*** Opening of Exercise materials ***
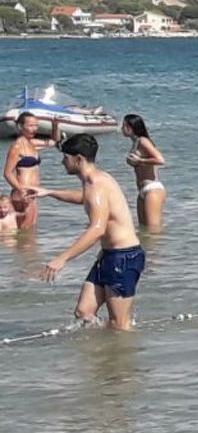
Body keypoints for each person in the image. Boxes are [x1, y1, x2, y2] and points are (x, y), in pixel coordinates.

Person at [30, 134, 145, 329]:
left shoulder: (97, 184)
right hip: (109, 255)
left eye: (65, 158)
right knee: (84, 312)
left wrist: (62, 259)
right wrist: (48, 192)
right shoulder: (93, 181)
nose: (62, 162)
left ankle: (123, 356)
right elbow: (85, 198)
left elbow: (97, 228)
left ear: (78, 159)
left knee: (120, 324)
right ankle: (99, 353)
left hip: (123, 258)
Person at [120, 114, 167, 231]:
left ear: (131, 127)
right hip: (142, 190)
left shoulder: (143, 141)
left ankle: (155, 250)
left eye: (124, 125)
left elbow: (160, 160)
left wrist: (140, 160)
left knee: (153, 230)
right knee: (143, 230)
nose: (121, 128)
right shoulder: (135, 143)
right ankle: (146, 250)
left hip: (152, 188)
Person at [4, 111, 43, 233]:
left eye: (36, 125)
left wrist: (55, 125)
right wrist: (21, 191)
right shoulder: (17, 147)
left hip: (31, 194)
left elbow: (55, 141)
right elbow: (7, 173)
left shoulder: (31, 144)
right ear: (20, 126)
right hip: (22, 194)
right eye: (30, 126)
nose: (34, 129)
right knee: (25, 234)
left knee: (27, 234)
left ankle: (15, 252)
*** Close of Exercise materials ***
*What is expected*.
Write out all the records again, exactly, minus any pictures.

*Solution*.
Body keypoints for each person in the image. Boxes are [x1, y1, x2, y2] and points are (x, y), in pixel coordinates.

Person at [30, 134, 145, 329]:
left shoulder: (97, 184)
right hip: (109, 255)
left eye: (65, 158)
right knee: (84, 312)
left wrist: (62, 259)
right wrist: (48, 192)
right shoulder: (93, 181)
nose: (62, 162)
left ankle: (123, 356)
right elbow: (85, 198)
left elbow: (97, 228)
left ear: (78, 159)
left knee: (120, 324)
right ankle: (99, 353)
left hip: (123, 258)
Person at [120, 114, 167, 231]:
left ear: (131, 127)
right hip: (142, 190)
left shoulder: (143, 141)
left ankle: (155, 250)
left eye: (124, 125)
left elbow: (160, 160)
left wrist: (140, 160)
left knee: (153, 230)
right knee: (143, 230)
nose: (121, 128)
right shoulder: (135, 143)
right ankle: (146, 250)
left hip: (152, 188)
Person at [4, 111, 43, 233]:
left eye: (36, 125)
left wrist: (55, 125)
right wrist: (21, 191)
right shoulder: (17, 147)
left hip: (31, 194)
left elbow: (55, 141)
right elbow: (7, 173)
left shoulder: (31, 144)
right ear: (20, 126)
right hip: (22, 194)
right eye: (30, 126)
nose: (34, 129)
right knee: (25, 234)
left knee: (27, 234)
left ankle: (15, 252)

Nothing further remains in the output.